▶ _TASK GOAL_
Output each line of the listing exactly, though pictures are not to appear.

◇ ◇ ◇

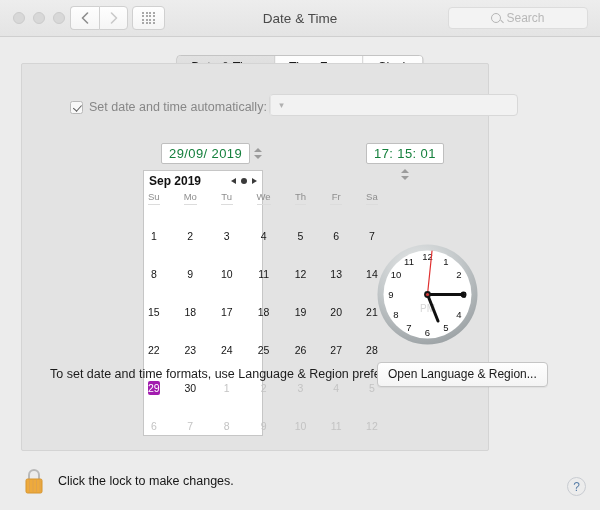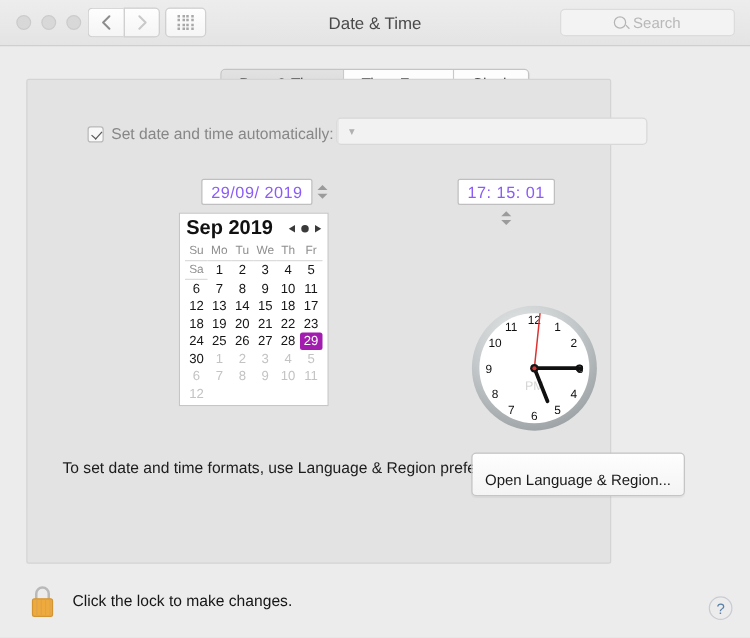--- a/index.html
+++ b/index.html
@@ -199,21 +199,21 @@
   .stepper-wrap.time { left: 344px; top: 79px; flex-direction: column; }
   .field {
     background: #ffffff;
     border: 1px solid #bfbfbf;
     border-radius: 2px;
     box-sizing: border-box;
     height: 21px;
     line-height: 19px;
     font-size: 13px;
     padding: 0 7px;
-    color: #8b5cf6;
+    color: #15803d;
     letter-spacing: 0.4px;
   }
   .stepper {
     width: 11px; height: 20px;
     margin-left: 4px;
     display: flex;
     flex-direction: column;
     justify-content: center;
     gap: 3px;
   }
@@ -235,43 +235,44 @@
     border: 1px solid #c6c6c6;
     box-sizing: border-box;
     padding: 3px 4px 2px 4px;
   }
   .cal-head {
     display: flex;
     align-items: center;
     justify-content: space-between;
     padding: 0 1px 2px 1px;
   }
-  .cal-title { font-size: 16px; font-weight: bold; color: #111; text-align: right; }
+  .cal-title { font-size: 12px; font-weight: bold; color: #111; text-align: right; }
   .cal-nav { display: flex; align-items: center; gap: 5px; }
   .cal-nav .tri-l {
     width: 0; height: 0;
     border-top: 3.5px solid transparent;
     border-bottom: 3.5px solid transparent;
     border-right: 5px solid #3a3a3a;
   }
   .cal-nav .tri-r {
     width: 0; height: 0;
     border-top: 3.5px solid transparent;
     border-bottom: 3.5px solid transparent;
     border-left: 5px solid #3a3a3a;
   }
   .cal-nav .dot {
     width: 6px; height: 6px;
     background: #3a3a3a;
     border-radius: 50%;
   }
   .cal-grid {
     display: grid;
-    grid-template-columns: repeat(6, 1fr);
+    grid-template-columns: repeat(7, 1fr);
     text-align: center;
+    gap: 24px;
   }
   .cal-grid .wd {
     font-size: 9.5px;
     color: #8e8e8e;
     padding: 1px 0 2px 0;
     border-bottom: 1px solid #dcdcdc;
   }
   .cal-grid .dy {
     font-size: 10.5px;
     color: #151515;
@@ -295,21 +296,21 @@
   
   .note {
     position: absolute;
     left: 28px; top: 303px;
     font-size: 12.5px;
     color: #1c1c1c;
   }
   .lang-btn {
     position: absolute;
     left: 355px; top: 298px;
-    padding: 14px 10px 5px 10px;
+    padding: 4px 10px 5px 10px;
     font-size: 12px;
     color: #1a1a1a;
     background: linear-gradient(to bottom, #fefefe, #f4f4f4);
     border: 1px solid #c5c5c5;
     border-radius: 4px;
     box-shadow: 0 1px 1px rgba(0,0,0,0.05);
     white-space: nowrap;
   }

◇ ◇ ◇

▶ _PROBLEM SOLUTION_
--- a/index.html
+++ b/index.html
@@ -199,21 +199,21 @@
   .stepper-wrap.time { left: 344px; top: 79px; flex-direction: column; }
   .field {
     background: #ffffff;
     border: 1px solid #bfbfbf;
     border-radius: 2px;
     box-sizing: border-box;
     height: 21px;
     line-height: 19px;
     font-size: 13px;
     padding: 0 7px;
-    color: #8b5cf6;
+    color: #15803d;
     letter-spacing: 0.4px;
   }
   .stepper {
     width: 11px; height: 20px;
     margin-left: 4px;
     display: flex;
     flex-direction: column;
     justify-content: center;
     gap: 3px;
   }
@@ -235,43 +235,44 @@
     border: 1px solid #c6c6c6;
     box-sizing: border-box;
     padding: 3px 4px 2px 4px;
   }
   .cal-head {
     display: flex;
     align-items: center;
     justify-content: space-between;
     padding: 0 1px 2px 1px;
   }
-  .cal-title { font-size: 16px; font-weight: bold; color: #111; text-align: right; }
+  .cal-title { font-size: 12px; font-weight: bold; color: #111; text-align: right; }
   .cal-nav { display: flex; align-items: center; gap: 5px; }
   .cal-nav .tri-l {
     width: 0; height: 0;
     border-top: 3.5px solid transparent;
     border-bottom: 3.5px solid transparent;
     border-right: 5px solid #3a3a3a;
   }
   .cal-nav .tri-r {
     width: 0; height: 0;
     border-top: 3.5px solid transparent;
     border-bottom: 3.5px solid transparent;
     border-left: 5px solid #3a3a3a;
   }
   .cal-nav .dot {
     width: 6px; height: 6px;
     background: #3a3a3a;
     border-radius: 50%;
   }
   .cal-grid {
     display: grid;
-    grid-template-columns: repeat(6, 1fr);
+    grid-template-columns: repeat(7, 1fr);
     text-align: center;
+    gap: 24px;
   }
   .cal-grid .wd {
     font-size: 9.5px;
     color: #8e8e8e;
     padding: 1px 0 2px 0;
     border-bottom: 1px solid #dcdcdc;
   }
   .cal-grid .dy {
     font-size: 10.5px;
     color: #151515;
@@ -295,21 +296,21 @@
   
   .note {
     position: absolute;
     left: 28px; top: 303px;
     font-size: 12.5px;
     color: #1c1c1c;
   }
   .lang-btn {
     position: absolute;
     left: 355px; top: 298px;
-    padding: 14px 10px 5px 10px;
+    padding: 4px 10px 5px 10px;
     font-size: 12px;
     color: #1a1a1a;
     background: linear-gradient(to bottom, #fefefe, #f4f4f4);
     border: 1px solid #c5c5c5;
     border-radius: 4px;
     box-shadow: 0 1px 1px rgba(0,0,0,0.05);
     white-space: nowrap;
   }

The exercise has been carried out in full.